Genomics, metabolomics and machine learning to identify natural product drugs

Genomics, metabolomics and machine learning to identify natural product drugs

Researchers have developed a new process that could reinvigorate the search for natural product drugs to treat cancers, viral infections and other ailments.

The machine learning algorithms developed match the signals of a microbe's metabolites with its genomic signals and identify which likely correspond to a natural product. Knowing that, researchers are better equipped to isolate the natural product to begin developing it for a possible drug.

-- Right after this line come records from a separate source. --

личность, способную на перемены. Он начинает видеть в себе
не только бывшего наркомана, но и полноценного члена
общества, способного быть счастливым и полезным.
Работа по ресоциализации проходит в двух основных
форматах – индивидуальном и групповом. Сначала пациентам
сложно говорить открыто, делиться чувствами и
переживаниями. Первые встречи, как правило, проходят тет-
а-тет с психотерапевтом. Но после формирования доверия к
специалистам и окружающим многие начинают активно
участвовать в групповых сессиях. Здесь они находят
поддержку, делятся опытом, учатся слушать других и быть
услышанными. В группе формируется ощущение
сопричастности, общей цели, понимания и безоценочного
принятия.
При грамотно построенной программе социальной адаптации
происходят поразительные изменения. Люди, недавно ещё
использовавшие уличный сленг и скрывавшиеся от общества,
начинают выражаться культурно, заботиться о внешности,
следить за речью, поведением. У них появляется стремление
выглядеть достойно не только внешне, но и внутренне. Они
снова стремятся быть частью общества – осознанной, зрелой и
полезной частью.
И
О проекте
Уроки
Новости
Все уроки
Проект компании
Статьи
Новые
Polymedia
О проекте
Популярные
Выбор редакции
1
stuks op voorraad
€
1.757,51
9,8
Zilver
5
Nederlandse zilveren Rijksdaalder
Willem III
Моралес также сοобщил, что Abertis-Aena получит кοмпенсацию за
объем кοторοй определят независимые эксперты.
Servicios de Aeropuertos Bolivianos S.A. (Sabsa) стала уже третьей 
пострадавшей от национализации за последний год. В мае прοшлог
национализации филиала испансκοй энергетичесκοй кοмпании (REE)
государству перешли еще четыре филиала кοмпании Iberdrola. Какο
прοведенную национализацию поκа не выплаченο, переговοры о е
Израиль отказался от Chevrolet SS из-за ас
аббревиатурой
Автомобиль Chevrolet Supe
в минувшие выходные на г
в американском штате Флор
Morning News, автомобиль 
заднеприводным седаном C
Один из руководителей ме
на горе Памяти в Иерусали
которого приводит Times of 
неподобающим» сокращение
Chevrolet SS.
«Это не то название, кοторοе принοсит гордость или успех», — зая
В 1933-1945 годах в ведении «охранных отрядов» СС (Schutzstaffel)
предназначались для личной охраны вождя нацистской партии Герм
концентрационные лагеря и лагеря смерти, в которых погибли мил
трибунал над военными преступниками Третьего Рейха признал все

"Natural products are still one of the most successful paths for drug discovery," said the lead author of a paper about the process. "And we think we're able to take it further with an algorithm like ours. Our computational model is orders of magnitude faster and more sensitive."

In a single study, the team was able to scan the metabolomics and genomic data for about 200 strains of microbes. The algorithm not only identified the hundreds of natural product drugs the researchers expected to find, but it also discovered four novel natural products that appear promising for future drug development. The team's work was published recently in Nature Communications.

The team's development of NRPminer, an artificial intelligence tool to aid in discovering non-ribosomal peptides (NRPs). NRPs are an important type of natural product and are used to make many antibiotics, anticancer drugs and other clinically used medications. They are, however, difficult to detect and even more difficult to identify as potentially useful.

"What is unique about our approach is that our technology is very sensitive. It can detect molecules with nanograms of abundance," said the head of the lab. "We can discover things that are hidden under the grass."

Most of the antibiotic, antifungal and many antitumor medications discovered and widely used have come from natural products.

Penicillin is among the most used and well-known drugs derived from natural products. It was, in part, discovered by luck, as are many of the drugs made from natural products. But replicating that luck is difficult in the laboratory and at scale. Trying to uncover natural products is also time and labor intensive, often taking years and millions of dollars. Major pharmaceutical companies have mostly abandoned the search for new natural products in the past decades.

By applying machine learning algorithms to the study of genomics, however, researchers have created new opportunities to identify and isolate natural products that could be beneficial.

"Our hope is that we can push this forward and discover other natural drug candidates and then develop those into a phase that would be attractive to pharmaceutical companies," the author said.